Top of Provided entries
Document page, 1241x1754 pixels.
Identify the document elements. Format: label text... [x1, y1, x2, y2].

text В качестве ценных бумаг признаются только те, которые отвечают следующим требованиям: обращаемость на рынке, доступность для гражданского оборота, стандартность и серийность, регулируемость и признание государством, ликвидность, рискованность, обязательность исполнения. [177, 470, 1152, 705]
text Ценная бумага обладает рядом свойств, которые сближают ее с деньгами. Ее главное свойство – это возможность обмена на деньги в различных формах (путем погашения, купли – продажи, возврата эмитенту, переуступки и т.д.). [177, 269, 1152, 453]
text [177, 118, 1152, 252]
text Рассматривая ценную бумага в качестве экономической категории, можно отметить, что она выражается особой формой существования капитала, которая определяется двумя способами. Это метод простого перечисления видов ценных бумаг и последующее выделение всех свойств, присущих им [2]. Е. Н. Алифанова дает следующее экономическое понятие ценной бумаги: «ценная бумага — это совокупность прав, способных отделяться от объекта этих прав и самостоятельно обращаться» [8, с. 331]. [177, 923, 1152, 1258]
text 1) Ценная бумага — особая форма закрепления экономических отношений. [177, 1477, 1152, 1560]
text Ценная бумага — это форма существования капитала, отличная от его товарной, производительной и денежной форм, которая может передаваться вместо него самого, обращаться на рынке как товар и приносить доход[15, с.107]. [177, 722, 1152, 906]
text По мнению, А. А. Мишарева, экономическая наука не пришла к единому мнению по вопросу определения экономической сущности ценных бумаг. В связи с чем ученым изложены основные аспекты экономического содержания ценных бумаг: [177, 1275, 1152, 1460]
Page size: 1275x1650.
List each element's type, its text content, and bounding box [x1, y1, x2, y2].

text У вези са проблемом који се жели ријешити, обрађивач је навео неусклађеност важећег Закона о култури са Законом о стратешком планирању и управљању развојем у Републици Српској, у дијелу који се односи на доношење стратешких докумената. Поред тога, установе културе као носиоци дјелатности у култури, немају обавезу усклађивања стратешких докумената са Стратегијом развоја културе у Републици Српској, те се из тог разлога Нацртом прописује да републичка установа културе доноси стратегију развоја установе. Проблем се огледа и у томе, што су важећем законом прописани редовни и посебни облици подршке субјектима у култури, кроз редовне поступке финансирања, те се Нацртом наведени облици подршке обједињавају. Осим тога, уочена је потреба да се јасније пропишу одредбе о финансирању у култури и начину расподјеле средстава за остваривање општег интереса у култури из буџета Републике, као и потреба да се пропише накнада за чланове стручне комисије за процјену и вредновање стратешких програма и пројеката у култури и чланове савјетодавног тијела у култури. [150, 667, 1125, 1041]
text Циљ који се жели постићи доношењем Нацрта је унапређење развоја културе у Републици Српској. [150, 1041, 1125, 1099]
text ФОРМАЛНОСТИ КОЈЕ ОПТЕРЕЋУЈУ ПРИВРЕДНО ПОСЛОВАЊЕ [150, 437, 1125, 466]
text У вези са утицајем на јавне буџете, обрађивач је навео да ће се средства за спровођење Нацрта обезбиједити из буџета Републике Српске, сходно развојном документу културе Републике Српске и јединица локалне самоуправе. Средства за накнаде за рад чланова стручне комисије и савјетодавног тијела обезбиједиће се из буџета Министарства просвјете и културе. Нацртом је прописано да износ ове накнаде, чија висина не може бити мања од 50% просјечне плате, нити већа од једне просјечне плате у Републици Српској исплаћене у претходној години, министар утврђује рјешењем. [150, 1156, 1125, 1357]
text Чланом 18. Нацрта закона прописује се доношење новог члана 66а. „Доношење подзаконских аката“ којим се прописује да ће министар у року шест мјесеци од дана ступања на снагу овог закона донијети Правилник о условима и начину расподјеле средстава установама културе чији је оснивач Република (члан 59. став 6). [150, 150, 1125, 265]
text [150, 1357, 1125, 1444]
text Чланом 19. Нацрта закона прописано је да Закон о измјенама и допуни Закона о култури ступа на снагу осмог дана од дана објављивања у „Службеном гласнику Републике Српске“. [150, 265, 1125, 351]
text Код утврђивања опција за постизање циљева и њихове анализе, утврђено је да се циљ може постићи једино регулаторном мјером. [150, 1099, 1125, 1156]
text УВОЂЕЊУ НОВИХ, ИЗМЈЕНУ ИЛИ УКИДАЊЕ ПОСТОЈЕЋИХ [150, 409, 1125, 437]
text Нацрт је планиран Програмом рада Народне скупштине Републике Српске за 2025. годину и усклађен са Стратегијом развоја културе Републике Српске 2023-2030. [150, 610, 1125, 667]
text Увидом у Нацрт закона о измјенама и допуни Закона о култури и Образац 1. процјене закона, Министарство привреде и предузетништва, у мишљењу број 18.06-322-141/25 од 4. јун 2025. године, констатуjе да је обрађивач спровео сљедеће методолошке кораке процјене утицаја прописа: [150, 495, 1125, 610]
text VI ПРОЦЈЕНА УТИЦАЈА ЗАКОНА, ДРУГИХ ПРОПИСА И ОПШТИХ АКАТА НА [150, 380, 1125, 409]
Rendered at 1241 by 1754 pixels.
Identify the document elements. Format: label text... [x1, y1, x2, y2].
Bottom of Provided entries
Exercise objective =
Find every line in the listing that holds the string "дана", then say how many there are as a bare number.

Answer for the task =
2